**Problem requirements**
Repeat the entries below exactly and in full.

+++ Records supplied +++

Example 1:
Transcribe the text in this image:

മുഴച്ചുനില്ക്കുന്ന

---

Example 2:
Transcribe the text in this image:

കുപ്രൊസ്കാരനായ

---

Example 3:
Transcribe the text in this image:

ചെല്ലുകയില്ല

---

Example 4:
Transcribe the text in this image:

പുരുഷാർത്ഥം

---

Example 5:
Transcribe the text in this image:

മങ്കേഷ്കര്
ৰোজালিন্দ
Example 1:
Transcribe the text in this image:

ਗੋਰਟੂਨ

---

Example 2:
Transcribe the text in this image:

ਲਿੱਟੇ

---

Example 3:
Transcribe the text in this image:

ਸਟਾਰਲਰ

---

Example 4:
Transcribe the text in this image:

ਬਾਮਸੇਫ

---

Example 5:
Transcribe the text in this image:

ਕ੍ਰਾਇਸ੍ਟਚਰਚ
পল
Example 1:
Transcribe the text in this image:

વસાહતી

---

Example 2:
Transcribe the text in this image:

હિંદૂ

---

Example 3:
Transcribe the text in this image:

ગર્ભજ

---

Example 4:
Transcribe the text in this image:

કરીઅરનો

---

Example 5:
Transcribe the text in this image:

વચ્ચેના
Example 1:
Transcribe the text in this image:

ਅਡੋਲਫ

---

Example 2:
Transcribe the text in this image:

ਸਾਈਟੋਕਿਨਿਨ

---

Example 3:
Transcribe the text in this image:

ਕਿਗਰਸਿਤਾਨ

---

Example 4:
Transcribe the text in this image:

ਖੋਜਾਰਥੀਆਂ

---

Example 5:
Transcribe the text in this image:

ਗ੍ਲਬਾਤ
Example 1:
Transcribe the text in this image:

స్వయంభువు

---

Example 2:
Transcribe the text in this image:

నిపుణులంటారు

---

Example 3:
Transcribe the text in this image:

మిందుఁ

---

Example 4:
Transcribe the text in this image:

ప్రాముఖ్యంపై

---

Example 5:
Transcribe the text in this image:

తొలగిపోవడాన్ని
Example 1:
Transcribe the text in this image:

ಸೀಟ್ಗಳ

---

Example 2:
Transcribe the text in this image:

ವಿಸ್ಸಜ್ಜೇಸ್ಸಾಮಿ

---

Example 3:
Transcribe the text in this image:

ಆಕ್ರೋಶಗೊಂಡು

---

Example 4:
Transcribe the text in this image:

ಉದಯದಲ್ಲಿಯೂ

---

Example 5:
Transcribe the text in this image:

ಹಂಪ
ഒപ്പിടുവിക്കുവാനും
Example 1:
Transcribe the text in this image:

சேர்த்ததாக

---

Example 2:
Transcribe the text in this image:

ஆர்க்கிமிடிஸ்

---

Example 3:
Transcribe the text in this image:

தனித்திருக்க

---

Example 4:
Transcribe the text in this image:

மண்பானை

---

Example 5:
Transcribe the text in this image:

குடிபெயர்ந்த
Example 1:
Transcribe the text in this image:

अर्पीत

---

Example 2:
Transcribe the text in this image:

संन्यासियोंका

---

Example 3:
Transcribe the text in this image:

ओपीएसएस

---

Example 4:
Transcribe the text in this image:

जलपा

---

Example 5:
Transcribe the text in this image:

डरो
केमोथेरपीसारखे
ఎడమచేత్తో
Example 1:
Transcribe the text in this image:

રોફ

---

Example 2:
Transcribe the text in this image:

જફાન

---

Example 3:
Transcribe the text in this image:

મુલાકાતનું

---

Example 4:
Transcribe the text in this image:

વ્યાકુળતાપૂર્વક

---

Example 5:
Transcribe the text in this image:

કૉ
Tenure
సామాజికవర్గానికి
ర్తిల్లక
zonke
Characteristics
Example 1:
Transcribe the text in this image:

+++

**Output for this exercise**
Example 1:
Transcribe the text in this image:

മുഴച്ചുനില്ക്കുന്ന

---

Example 2:
Transcribe the text in this image:

കുപ്രൊസ്കാരനായ

---

Example 3:
Transcribe the text in this image:

ചെല്ലുകയില്ല

---

Example 4:
Transcribe the text in this image:

പുരുഷാർത്ഥം

---

Example 5:
Transcribe the text in this image:

മങ്കേഷ്കര്
ৰোজালিন্দ
Example 1:
Transcribe the text in this image:

ਗੋਰਟੂਨ

---

Example 2:
Transcribe the text in this image:

ਲਿੱਟੇ

---

Example 3:
Transcribe the text in this image:

ਸਟਾਰਲਰ

---

Example 4:
Transcribe the text in this image:

ਬਾਮਸੇਫ

---

Example 5:
Transcribe the text in this image:

ਕ੍ਰਾਇਸ੍ਟਚਰਚ
পল
Example 1:
Transcribe the text in this image:

વસાહતી

---

Example 2:
Transcribe the text in this image:

હિંદૂ

---

Example 3:
Transcribe the text in this image:

ગર્ભજ

---

Example 4:
Transcribe the text in this image:

કરીઅરનો

---

Example 5:
Transcribe the text in this image:

વચ્ચેના
Example 1:
Transcribe the text in this image:

ਅਡੋਲਫ

---

Example 2:
Transcribe the text in this image:

ਸਾਈਟੋਕਿਨਿਨ

---

Example 3:
Transcribe the text in this image:

ਕਿਗਰਸਿਤਾਨ

---

Example 4:
Transcribe the text in this image:

ਖੋਜਾਰਥੀਆਂ

---

Example 5:
Transcribe the text in this image:

ਗ੍ਲਬਾਤ
Example 1:
Transcribe the text in this image:

స్వయంభువు

---

Example 2:
Transcribe the text in this image:

నిపుణులంటారు

---

Example 3:
Transcribe the text in this image:

మిందుఁ

---

Example 4:
Transcribe the text in this image:

ప్రాముఖ్యంపై

---

Example 5:
Transcribe the text in this image:

తొలగిపోవడాన్ని
Example 1:
Transcribe the text in this image:

ಸೀಟ್ಗಳ

---

Example 2:
Transcribe the text in this image:

ವಿಸ್ಸಜ್ಜೇಸ್ಸಾಮಿ

---

Example 3:
Transcribe the text in this image:

ಆಕ್ರೋಶಗೊಂಡು

---

Example 4:
Transcribe the text in this image:

ಉದಯದಲ್ಲಿಯೂ

---

Example 5:
Transcribe the text in this image:

ಹಂಪ
ഒപ്പിടുവിക്കുവാനും
Example 1:
Transcribe the text in this image:

சேர்த்ததாக

---

Example 2:
Transcribe the text in this image:

ஆர்க்கிமிடிஸ்

---

Example 3:
Transcribe the text in this image:

தனித்திருக்க

---

Example 4:
Transcribe the text in this image:

மண்பானை

---

Example 5:
Transcribe the text in this image:

குடிபெயர்ந்த
Example 1:
Transcribe the text in this image:

अर्पीत

---

Example 2:
Transcribe the text in this image:

संन्यासियोंका

---

Example 3:
Transcribe the text in this image:

ओपीएसएस

---

Example 4:
Transcribe the text in this image:

जलपा

---

Example 5:
Transcribe the text in this image:

डरो
केमोथेरपीसारखे
ఎడమచేత్తో
Example 1:
Transcribe the text in this image:

રોફ

---

Example 2:
Transcribe the text in this image:

જફાન

---

Example 3:
Transcribe the text in this image:

મુલાકાતનું

---

Example 4:
Transcribe the text in this image:

વ્યાકુળતાપૂર્વક

---

Example 5:
Transcribe the text in this image:

કૉ
Tenure
సామాజికవర్గానికి
ర్తిల్లక
zonke
Characteristics
Example 1:
Transcribe the text in this image:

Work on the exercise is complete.